Unfortunately there are just too few adults who want to and are capable of mentoring girls and boys in our world. That brings me in a roundabout way to the case of the Seattle Scout Master who was asked to leave Scouting because of his lifestyle. Here is a report from ABC NEWS Seattle about the issue:
To me it is upsetting that lifestyle is used as a criterion for adult leadership in scouting. I spent over 10 years associated with the Boy Scouts of America and I knew good and bad leaders. I know one scout leader very well who was convicted of molesting kids both while I was in his group, and after I left and I never ever want that happen again. The problem is lifestyle is not an indicator of abuse. So this issue is close to my heart. Lifestyle is not a good litmus test for any adult leader and as far as I know the Boy Scouts are the only group that judges adult leaders using this standard. To my knowledge it is not used at Diabetes Camps, it is not used by Big Brothers / Big Sisters, it is not even used by the church sponsor of this troop and it is not used by schools in selecting teachers. So yes I do have a different opinion than the organization I love so much on this issue.

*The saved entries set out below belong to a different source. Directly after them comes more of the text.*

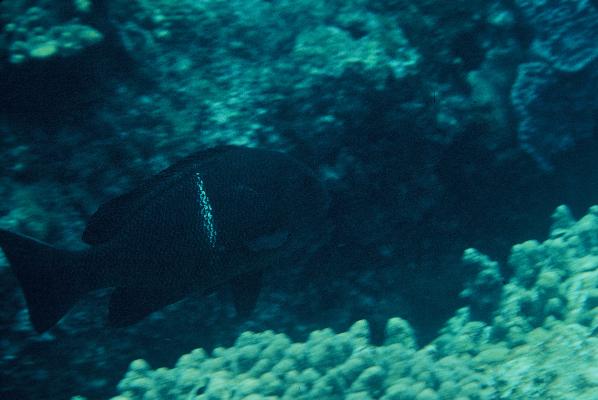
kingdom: Animalia
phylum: Chordata
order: Perciformes
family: Kyphosidae
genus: Girella
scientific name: Girella mezina
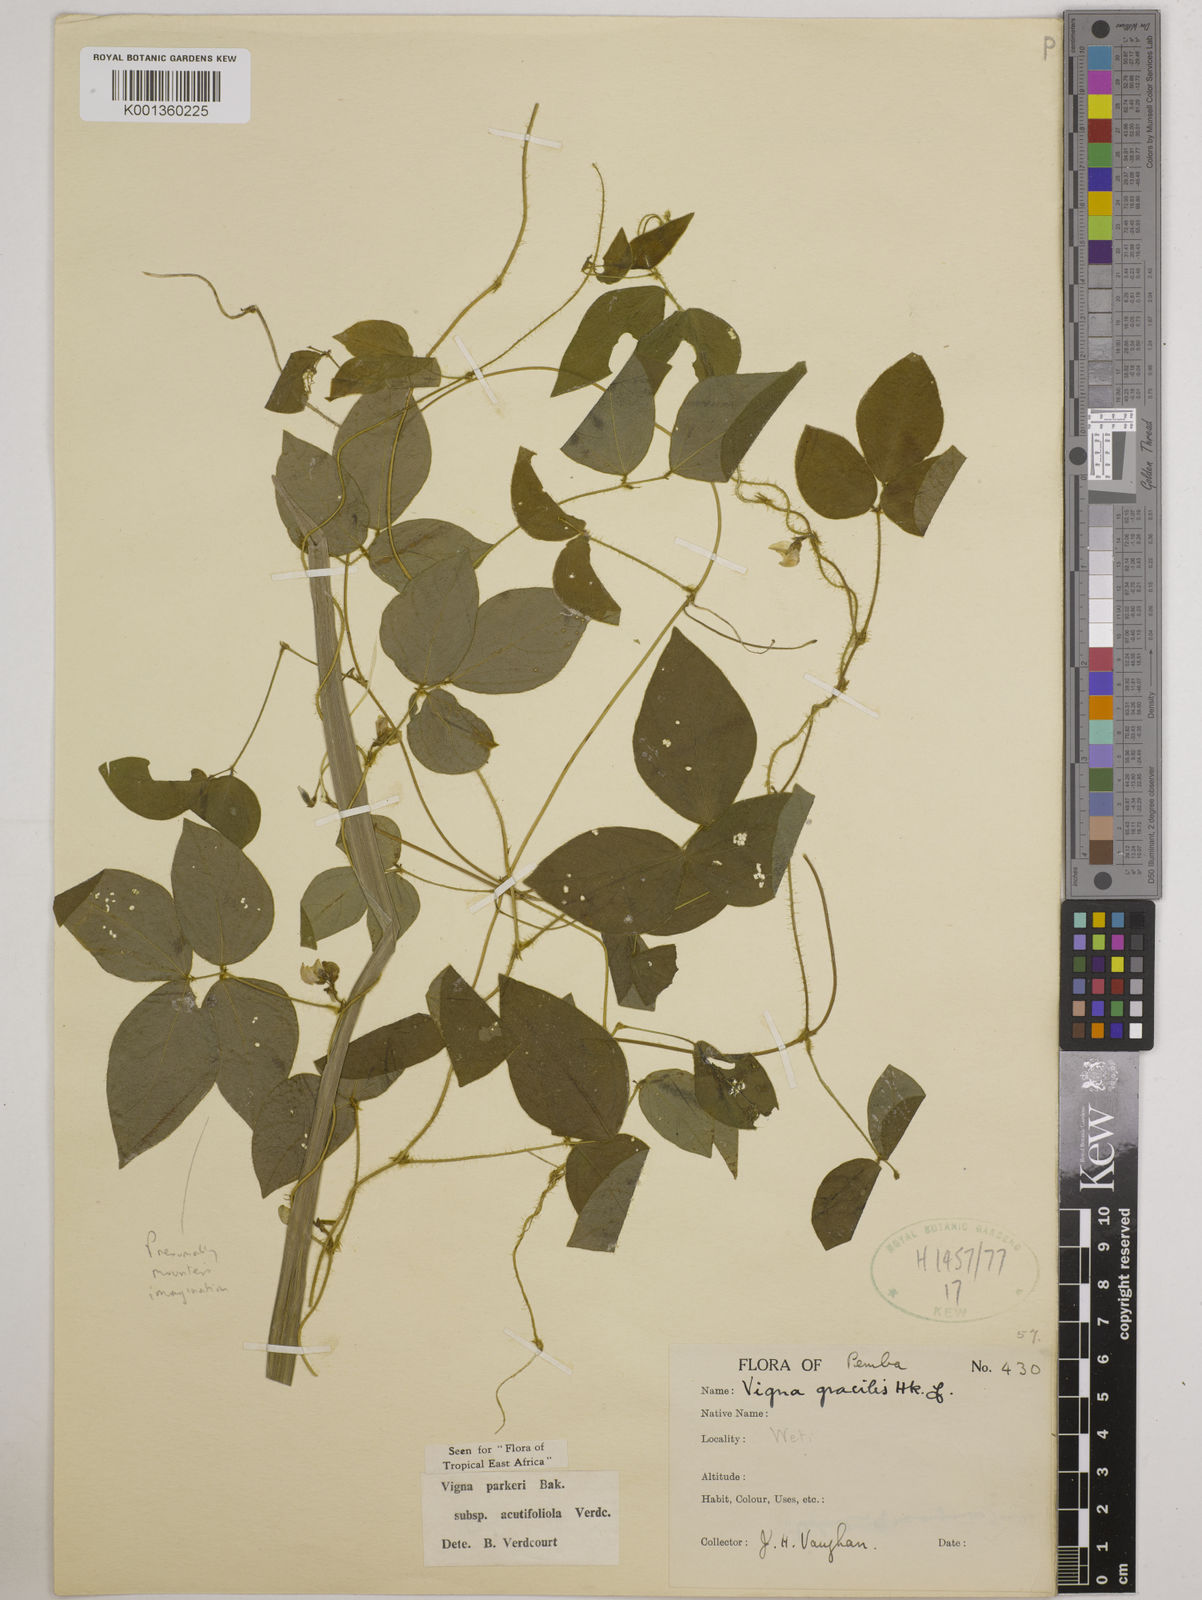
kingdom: Plantae
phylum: Tracheophyta
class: Magnoliopsida
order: Fabales
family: Fabaceae
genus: Vigna
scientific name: Vigna hosei
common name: Sarawak-bean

But, instead of dwelling on that, let me tell you of one our young members who I am very proud of. Caren has applied for and I hope gets accepted as a CIT at a local diabetic camp this summer. She wants to do it so badly she was one of, if not the first applicant at her camp. I for one hope she is chosen and if not she and anyone else who wants to work at a D camps deserves our hearty applause. I am just thrilled we have a member who sees the advantage of helping kids, our community’s kids, this summer. She like all adults who work with kids is a treasure and a resource to be cherished.
Stop by Caren’s home page and say thanks she deserves our well wishes and hopes that she is successful:
Also if others from our organization are or have applied to serve kids this summer let us know so we can give you our support as well. Quality adult leaders are everyone’s responsibility and they deserve our support. We only get one chance with kids and we need leaders who are committed to the development of kids no exceptions, not even ones that are culturally based.